### Prompt a
Reproduce the part of the DBIx::DataModel text that opens with the words containing "define_table()" and closes with "other tables, etc.).", substituting "metadata" for "meta-information".

### Text segment
○ ○ ○ ○ ○
See also "Special semantics for compositions" below.

Type()

  $schema->Type($type_name => %handlers);

See "define_type()". The call above is equivalent to

  $schema->metadm->define_type(name => $type_name, handlers => \%handlers);

Meta-schema back-end methods

define_table()

  $meta_schema->define_table(%options);

Creates a new Perl class of name $class_name that represents a database table. The new class inherits from the table_parent declared in the schema (by default : DBIx::DataModel::Source::Table). At the same time, an instance of the table_metaclass is also created (by default : DBIx::DataModel::Meta::Source::Table), for holding meta-information about that table (database name, primary key, paths to other tables, etc.).

Returns $meta_schema. Entries in %options are :

class => $string

Name of the class to be created. If $class_name contains no ::, then the schema name is prepended to it (so the new table class is created in the namespace of the schema, which is a recommended best practice).

db_name => $string

SQL name of the database table or view that will be accessed through this class. Actually, it might be any SQL clause, like for example Table1 t1 INNER JOIN Table2 t2 ON t1.fk=t2.pk; see the "View()" method below.

primary_key => $string | \@array

Name of the column (or list of columns) that hold the primary key for that table.

default_columns => $string

Whatever will be injected into SELECT statements, when no -columns parameter is explicitly supplied. The default is '*'.
○ ○ ○ ○ ○
### Stored entries
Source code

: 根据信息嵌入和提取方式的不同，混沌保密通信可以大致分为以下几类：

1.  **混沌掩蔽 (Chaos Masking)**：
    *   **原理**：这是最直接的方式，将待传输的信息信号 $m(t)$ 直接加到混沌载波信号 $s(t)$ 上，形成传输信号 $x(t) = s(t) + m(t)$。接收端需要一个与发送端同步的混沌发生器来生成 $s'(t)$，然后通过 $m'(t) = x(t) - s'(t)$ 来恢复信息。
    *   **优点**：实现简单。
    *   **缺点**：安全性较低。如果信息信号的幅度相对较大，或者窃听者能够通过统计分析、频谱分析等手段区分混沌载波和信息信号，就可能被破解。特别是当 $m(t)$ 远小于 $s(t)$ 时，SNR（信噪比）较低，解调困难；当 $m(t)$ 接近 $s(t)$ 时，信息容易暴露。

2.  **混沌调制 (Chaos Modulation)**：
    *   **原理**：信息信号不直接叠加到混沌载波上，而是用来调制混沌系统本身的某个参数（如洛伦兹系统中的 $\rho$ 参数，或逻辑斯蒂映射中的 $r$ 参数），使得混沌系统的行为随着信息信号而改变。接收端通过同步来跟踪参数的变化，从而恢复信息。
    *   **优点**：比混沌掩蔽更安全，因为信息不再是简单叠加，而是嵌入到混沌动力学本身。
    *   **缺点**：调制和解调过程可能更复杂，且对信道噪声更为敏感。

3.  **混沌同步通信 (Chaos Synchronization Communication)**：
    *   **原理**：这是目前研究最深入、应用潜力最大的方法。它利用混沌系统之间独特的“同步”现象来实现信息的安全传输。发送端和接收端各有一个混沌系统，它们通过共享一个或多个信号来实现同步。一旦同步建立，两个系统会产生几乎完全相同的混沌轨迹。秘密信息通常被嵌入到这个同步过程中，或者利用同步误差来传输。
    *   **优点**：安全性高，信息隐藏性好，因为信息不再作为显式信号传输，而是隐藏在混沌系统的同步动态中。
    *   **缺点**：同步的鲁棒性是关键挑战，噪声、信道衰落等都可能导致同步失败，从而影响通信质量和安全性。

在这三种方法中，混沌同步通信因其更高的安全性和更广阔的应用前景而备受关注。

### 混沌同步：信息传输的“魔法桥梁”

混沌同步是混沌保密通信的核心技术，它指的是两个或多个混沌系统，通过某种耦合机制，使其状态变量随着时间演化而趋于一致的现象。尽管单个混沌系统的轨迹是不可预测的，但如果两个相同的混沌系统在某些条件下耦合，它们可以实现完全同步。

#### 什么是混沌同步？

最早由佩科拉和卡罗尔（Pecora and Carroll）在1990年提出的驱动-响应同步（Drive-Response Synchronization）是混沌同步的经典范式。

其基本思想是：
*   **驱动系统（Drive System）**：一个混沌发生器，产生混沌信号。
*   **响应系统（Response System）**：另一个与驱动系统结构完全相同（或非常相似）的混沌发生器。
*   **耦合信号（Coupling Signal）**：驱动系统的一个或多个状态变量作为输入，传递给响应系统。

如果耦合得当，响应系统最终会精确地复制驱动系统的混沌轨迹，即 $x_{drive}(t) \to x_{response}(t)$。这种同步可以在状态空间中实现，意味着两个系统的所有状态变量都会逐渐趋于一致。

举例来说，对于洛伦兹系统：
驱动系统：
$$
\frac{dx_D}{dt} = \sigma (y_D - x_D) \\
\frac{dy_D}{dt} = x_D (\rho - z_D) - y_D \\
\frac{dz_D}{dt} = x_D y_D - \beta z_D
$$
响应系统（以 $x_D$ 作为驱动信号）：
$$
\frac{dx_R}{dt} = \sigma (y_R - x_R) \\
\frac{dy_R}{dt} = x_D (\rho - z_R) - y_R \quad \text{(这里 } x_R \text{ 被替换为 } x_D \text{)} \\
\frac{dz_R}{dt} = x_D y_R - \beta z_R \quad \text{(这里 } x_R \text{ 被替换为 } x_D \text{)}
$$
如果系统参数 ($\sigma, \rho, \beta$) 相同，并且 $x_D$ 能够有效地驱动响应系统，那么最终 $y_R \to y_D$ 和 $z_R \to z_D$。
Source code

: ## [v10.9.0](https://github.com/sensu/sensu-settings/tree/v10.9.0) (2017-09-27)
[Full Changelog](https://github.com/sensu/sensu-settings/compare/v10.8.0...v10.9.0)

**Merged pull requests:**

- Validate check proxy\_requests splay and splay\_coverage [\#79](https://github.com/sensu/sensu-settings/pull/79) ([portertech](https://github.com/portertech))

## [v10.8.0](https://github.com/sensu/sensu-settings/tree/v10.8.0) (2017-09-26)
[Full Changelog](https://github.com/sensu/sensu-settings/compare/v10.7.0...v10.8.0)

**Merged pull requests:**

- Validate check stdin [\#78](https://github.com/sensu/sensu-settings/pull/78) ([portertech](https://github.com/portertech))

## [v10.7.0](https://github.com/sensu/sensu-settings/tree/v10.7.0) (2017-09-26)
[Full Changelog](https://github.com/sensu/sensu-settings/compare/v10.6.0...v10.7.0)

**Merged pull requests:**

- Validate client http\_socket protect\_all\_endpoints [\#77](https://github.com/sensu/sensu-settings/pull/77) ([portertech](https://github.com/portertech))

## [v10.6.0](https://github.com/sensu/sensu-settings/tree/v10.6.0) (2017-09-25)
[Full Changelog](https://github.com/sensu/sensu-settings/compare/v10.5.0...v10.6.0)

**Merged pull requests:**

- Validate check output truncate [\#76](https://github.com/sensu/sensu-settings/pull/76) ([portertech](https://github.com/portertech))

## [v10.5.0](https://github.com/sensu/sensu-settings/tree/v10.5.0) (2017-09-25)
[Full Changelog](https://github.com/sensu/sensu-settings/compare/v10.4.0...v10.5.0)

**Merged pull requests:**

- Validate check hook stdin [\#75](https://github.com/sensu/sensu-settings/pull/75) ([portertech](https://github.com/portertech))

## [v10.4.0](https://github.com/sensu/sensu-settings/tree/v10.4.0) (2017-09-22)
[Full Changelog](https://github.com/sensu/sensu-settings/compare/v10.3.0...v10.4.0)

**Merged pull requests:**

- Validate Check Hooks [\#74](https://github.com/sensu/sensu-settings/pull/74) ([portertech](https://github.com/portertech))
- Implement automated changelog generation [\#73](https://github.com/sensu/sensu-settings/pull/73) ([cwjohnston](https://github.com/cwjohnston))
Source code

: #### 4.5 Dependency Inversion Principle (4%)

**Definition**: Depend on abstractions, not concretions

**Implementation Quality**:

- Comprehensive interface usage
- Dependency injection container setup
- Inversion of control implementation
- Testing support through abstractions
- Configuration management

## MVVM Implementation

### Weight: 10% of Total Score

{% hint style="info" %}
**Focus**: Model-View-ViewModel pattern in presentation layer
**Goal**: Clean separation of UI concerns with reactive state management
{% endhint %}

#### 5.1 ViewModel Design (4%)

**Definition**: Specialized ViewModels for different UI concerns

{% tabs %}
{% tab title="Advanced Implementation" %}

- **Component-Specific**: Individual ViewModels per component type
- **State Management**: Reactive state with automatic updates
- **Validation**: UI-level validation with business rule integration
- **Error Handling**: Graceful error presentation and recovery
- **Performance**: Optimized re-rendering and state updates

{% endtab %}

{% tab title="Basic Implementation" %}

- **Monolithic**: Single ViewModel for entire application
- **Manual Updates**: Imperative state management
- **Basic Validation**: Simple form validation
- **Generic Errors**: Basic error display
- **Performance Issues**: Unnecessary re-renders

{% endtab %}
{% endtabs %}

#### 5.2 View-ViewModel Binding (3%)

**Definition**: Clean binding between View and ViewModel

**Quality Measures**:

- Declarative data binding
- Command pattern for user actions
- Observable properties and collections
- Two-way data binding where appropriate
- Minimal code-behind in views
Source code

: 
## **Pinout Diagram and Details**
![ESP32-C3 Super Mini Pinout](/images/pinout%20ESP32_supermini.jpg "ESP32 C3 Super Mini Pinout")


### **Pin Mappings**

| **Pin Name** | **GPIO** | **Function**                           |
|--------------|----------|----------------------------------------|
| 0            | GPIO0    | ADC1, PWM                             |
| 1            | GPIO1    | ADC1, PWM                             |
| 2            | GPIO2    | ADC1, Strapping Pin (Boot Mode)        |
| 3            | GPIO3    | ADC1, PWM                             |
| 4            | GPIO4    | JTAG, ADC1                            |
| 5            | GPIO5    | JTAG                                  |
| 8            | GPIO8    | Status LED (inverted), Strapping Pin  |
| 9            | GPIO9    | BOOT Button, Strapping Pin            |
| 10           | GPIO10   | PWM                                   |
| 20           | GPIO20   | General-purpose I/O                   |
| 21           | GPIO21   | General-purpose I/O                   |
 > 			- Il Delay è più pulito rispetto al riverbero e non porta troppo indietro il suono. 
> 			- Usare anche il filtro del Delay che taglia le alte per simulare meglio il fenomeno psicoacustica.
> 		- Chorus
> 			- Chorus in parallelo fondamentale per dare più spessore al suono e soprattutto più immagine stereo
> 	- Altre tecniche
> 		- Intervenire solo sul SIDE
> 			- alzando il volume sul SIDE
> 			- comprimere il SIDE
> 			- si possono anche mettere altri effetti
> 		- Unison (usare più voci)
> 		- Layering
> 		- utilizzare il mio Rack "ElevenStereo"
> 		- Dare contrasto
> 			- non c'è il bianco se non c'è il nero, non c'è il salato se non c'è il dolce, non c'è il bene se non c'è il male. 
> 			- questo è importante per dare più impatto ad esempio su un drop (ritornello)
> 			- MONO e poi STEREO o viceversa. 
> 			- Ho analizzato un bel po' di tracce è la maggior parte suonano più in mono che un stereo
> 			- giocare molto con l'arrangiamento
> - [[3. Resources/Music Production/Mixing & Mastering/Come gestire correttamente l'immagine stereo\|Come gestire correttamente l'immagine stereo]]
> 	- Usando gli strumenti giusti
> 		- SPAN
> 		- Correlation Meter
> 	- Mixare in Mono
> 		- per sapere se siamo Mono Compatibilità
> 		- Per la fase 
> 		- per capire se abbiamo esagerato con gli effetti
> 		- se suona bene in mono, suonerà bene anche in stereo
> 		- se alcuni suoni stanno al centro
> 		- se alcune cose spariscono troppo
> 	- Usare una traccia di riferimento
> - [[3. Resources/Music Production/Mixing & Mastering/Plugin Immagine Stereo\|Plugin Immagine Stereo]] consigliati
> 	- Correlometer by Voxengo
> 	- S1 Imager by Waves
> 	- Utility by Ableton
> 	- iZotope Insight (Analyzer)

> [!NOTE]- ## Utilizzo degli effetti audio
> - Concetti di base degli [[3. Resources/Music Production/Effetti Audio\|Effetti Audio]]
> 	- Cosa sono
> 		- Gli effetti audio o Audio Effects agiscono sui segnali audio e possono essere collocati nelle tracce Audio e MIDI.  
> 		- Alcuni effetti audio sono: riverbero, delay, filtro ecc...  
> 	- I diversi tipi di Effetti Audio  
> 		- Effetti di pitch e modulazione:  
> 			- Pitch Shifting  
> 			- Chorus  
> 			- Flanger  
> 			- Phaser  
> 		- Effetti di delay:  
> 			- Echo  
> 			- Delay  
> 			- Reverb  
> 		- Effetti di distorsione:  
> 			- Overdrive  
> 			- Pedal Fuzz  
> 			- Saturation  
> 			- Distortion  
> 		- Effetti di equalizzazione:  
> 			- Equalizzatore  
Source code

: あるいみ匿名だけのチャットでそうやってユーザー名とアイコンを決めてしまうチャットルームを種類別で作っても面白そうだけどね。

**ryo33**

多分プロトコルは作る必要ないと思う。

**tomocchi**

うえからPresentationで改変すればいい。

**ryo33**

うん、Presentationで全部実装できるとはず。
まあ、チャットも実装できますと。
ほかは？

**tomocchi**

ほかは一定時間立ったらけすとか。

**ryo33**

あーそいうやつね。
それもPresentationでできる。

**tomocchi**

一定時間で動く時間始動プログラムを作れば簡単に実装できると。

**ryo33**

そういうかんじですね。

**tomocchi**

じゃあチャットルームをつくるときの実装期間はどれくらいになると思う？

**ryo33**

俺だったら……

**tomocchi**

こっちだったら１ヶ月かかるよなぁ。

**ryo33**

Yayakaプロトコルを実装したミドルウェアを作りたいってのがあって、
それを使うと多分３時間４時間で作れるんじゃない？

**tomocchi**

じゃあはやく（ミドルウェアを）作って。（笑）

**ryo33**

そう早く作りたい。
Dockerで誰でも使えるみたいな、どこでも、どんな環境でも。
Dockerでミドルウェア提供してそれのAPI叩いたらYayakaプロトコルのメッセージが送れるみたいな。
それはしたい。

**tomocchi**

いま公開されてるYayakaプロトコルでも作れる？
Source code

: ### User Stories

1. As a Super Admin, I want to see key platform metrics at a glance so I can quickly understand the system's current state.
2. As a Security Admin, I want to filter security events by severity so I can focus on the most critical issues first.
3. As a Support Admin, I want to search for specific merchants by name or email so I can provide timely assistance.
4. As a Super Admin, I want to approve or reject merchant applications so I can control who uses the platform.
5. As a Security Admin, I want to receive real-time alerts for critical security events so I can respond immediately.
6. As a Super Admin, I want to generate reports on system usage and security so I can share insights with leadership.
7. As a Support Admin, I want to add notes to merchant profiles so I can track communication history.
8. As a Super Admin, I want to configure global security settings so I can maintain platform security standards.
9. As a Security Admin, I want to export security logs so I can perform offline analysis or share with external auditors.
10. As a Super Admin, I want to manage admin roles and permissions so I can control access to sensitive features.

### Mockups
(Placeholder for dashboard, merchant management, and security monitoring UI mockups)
○ ○ ○ ○ ○
### Prompt b
Output, unchanged, the part of the stored entries that opens with the line containing "- **Monolithic**: Single" and closes with the line containing "### **Pin Mappings**", including both of those lines.

### Expected answer a
define_table()

  $meta_schema->define_table(%options);

Creates a new Perl class of name $class_name that represents a database table. The new class inherits from the table_parent declared in the schema (by default : DBIx::DataModel::Source::Table). At the same time, an instance of the table_metaclass is also created (by default : DBIx::DataModel::Meta::Source::Table), for holding metadata about that table (database name, primary key, paths to other tables, etc.).

### Expected answer b
- **Monolithic**: Single ViewModel for entire application
- **Manual Updates**: Imperative state management
- **Basic Validation**: Simple form validation
- **Generic Errors**: Basic error display
- **Performance Issues**: Unnecessary re-renders

{% endtab %}
{% endtabs %}

#### 5.2 View-ViewModel Binding (3%)

**Definition**: Clean binding between View and ViewModel

**Quality Measures**:

- Declarative data binding
- Command pattern for user actions
- Observable properties and collections
- Two-way data binding where appropriate
- Minimal code-behind in views
Source code

: 
## **Pinout Diagram and Details**
![ESP32-C3 Super Mini Pinout](/images/pinout%20ESP32_supermini.jpg "ESP32 C3 Super Mini Pinout")


### **Pin Mappings**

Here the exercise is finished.